# SPD shoes with flat pedals.



## Shinkers (Feb 5, 2014)

Hey,

So I ride flats religiously and have no plans to go back to clipless pedals in the foreseeable future. I have ridden 5.10 Impacts pretty much exclusively. 

That said, I'm looking to change it up a bit. One thing that I do like about clipless shoes is the stiffness of the sole. I'm a singlespeeder, and having a stiffer sole would be nice. Even stiffer than the impacts. 

So something I'm considering is using an SPD type shoe, and leaving the tread plug that they usually come with in. Something like the Pearl Izumi alp shoes actually have the plug bolted on. 

Another option would be to try a cheaper skate type shoe, and running a stiff insole to see what I think. 

Thoughts?

Thanks.


----------



## Lone Rager (Dec 13, 2013)

I noticed that a lot of those bolt in plugs are hard plastic, so I suspect the plug itself won't engage the pedal pins very well. IDK how that might affect your riding. 

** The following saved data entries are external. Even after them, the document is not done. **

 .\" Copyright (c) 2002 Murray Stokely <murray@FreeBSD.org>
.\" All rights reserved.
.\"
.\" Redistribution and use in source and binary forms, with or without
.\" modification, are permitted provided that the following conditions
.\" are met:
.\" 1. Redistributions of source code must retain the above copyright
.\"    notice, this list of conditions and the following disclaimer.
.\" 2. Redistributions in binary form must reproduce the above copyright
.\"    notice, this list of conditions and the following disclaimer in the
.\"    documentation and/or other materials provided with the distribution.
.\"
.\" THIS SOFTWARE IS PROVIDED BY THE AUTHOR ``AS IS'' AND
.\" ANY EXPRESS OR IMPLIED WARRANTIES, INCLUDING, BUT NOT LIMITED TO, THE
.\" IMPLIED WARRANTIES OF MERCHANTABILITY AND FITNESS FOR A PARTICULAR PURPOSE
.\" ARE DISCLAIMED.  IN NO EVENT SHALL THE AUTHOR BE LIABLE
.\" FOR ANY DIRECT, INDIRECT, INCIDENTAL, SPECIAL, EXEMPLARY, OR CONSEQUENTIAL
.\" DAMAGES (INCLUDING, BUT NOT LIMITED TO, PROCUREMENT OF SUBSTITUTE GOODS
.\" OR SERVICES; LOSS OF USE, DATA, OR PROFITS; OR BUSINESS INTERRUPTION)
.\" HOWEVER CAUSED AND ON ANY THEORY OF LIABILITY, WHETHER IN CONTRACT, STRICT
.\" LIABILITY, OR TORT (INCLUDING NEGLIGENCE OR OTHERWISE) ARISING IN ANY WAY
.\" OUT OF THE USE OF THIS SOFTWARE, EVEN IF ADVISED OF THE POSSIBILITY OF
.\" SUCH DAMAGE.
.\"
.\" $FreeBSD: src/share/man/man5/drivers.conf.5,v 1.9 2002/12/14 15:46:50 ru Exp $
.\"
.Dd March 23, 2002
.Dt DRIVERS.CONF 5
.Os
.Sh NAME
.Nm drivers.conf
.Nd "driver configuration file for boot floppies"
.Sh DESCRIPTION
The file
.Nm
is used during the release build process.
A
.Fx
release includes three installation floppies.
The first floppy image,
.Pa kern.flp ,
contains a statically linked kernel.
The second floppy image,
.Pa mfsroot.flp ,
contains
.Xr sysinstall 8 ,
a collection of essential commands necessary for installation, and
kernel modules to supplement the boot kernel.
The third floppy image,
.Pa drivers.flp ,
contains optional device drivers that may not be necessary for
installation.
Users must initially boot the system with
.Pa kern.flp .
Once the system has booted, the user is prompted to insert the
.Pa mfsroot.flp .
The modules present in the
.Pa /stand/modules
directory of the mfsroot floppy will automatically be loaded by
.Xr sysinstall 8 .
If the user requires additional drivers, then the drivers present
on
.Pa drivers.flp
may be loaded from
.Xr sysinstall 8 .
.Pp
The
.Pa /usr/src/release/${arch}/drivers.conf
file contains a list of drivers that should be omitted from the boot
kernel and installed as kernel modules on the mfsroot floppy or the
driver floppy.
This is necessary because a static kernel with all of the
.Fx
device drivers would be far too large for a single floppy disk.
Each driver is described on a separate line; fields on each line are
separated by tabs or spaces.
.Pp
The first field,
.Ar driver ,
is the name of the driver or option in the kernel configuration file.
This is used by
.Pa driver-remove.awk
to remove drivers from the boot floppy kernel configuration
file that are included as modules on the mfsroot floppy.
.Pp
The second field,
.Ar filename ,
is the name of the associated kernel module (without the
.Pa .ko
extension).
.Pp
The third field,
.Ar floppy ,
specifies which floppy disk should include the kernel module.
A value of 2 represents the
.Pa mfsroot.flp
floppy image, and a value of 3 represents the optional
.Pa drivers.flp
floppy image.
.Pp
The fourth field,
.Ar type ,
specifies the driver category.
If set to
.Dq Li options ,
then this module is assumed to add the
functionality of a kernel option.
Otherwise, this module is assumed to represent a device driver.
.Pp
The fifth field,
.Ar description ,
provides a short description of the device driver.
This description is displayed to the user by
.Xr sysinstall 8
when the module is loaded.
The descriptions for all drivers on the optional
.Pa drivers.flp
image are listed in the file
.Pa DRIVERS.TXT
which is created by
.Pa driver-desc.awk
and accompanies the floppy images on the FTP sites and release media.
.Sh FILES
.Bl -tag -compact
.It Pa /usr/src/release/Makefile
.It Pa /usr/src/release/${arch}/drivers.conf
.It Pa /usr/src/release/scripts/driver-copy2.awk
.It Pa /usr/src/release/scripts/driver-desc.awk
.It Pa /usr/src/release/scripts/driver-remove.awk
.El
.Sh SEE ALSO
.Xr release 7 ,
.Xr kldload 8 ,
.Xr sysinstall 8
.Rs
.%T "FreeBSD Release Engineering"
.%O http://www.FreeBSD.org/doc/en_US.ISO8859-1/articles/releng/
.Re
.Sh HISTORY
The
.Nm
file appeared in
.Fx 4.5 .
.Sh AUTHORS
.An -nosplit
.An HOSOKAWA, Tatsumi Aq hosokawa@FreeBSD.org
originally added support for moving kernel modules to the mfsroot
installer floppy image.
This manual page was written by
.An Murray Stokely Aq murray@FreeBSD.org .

That said, I rode 510 Kestrels for a while with cleats installed and they worked pretty well with flats as far as engagement goes, but the soles were so stiff I couldn't really feel the location of the pedal under my foot. Also, they didn't work well walking the bike as there was no toe flex and heel retention was poor. 

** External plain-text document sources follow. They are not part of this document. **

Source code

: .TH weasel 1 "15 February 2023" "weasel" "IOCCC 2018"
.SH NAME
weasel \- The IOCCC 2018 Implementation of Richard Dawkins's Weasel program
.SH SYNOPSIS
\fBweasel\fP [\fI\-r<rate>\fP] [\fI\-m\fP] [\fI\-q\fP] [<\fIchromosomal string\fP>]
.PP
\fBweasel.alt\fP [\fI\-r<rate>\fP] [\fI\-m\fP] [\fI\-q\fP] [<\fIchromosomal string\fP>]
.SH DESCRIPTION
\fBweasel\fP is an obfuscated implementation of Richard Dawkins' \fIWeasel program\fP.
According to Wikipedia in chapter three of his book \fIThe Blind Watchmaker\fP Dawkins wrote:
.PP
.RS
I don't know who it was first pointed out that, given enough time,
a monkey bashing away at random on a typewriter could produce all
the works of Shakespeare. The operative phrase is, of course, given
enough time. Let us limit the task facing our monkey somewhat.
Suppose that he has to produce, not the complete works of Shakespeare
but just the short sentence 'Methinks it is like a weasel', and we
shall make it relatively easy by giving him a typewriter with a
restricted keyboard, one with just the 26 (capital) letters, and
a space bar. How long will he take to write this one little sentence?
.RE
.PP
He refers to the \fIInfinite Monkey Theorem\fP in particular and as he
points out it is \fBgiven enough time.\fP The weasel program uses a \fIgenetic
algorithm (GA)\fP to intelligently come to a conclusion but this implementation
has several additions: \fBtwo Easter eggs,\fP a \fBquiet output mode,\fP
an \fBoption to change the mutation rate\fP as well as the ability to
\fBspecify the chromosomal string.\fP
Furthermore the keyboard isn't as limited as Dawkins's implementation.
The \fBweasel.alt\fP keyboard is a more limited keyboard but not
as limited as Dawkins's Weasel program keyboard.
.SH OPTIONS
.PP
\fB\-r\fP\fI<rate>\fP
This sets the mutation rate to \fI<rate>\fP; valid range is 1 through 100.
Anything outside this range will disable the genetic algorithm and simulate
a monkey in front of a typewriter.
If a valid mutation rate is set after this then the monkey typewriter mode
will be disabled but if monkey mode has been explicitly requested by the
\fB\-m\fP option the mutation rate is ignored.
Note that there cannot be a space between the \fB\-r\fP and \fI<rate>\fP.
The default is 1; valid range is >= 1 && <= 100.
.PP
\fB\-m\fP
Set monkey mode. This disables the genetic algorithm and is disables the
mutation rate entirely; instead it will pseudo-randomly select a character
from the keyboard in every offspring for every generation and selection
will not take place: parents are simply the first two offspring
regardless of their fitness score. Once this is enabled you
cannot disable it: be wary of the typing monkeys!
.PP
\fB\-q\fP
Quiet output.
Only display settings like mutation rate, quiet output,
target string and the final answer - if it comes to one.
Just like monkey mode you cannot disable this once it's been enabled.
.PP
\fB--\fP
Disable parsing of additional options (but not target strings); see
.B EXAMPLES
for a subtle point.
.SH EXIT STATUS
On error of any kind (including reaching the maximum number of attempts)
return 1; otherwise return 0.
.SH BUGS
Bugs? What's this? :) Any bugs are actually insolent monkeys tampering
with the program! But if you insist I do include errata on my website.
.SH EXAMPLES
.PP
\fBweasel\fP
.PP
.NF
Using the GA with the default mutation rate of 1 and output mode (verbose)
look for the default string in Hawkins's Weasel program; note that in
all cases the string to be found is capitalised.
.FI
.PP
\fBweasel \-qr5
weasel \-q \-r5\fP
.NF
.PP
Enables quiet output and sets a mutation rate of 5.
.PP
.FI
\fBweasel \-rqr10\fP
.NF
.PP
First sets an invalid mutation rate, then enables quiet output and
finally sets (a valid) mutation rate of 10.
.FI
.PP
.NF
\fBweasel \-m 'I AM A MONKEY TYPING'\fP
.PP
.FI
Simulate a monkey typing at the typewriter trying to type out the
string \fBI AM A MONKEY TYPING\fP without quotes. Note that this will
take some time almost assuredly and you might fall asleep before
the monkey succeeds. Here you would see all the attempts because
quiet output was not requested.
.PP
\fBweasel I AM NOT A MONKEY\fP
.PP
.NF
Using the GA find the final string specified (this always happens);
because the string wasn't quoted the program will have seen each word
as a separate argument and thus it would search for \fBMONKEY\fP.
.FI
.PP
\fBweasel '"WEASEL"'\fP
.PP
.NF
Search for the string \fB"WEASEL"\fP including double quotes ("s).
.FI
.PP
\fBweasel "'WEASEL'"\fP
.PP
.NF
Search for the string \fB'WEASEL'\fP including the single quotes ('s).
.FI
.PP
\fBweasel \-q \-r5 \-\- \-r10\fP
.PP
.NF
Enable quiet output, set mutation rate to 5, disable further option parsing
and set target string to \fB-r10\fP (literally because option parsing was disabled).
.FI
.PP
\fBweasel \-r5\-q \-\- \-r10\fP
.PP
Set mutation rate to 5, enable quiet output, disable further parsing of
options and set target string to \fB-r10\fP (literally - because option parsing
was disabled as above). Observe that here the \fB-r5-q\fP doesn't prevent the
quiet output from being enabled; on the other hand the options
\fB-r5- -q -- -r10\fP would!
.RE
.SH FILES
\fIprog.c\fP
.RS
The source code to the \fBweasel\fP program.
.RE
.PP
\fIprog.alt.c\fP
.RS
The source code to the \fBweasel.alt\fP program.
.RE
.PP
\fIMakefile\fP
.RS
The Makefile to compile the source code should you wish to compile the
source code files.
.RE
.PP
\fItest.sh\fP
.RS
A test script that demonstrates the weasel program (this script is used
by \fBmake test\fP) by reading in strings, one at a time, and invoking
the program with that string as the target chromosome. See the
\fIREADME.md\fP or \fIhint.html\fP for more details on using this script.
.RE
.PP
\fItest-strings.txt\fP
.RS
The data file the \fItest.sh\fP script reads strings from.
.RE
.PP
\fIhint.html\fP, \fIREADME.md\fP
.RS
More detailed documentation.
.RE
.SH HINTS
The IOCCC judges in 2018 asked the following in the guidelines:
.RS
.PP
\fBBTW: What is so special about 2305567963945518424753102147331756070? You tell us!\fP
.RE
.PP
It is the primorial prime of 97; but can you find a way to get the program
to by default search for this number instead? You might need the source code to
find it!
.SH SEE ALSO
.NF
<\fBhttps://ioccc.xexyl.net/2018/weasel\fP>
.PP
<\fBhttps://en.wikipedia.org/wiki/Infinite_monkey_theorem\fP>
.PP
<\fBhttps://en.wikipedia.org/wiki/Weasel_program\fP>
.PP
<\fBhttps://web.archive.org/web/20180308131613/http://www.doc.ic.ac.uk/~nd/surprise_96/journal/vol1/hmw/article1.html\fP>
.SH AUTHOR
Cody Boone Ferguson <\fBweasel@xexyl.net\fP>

Personally, I prefer flat pedal shoes with enough flex under the ball of the foot that I can feel how my foot is situated on the pedal.


----------



## minimusprime (May 26, 2009)

Try the 510 free ride contacts. I ride spd’s mostly but use flats at bike parks. The 510 free ride contacts are just as stiff as my Shimano sh200s and my carbon sole XC racing shoes.


----------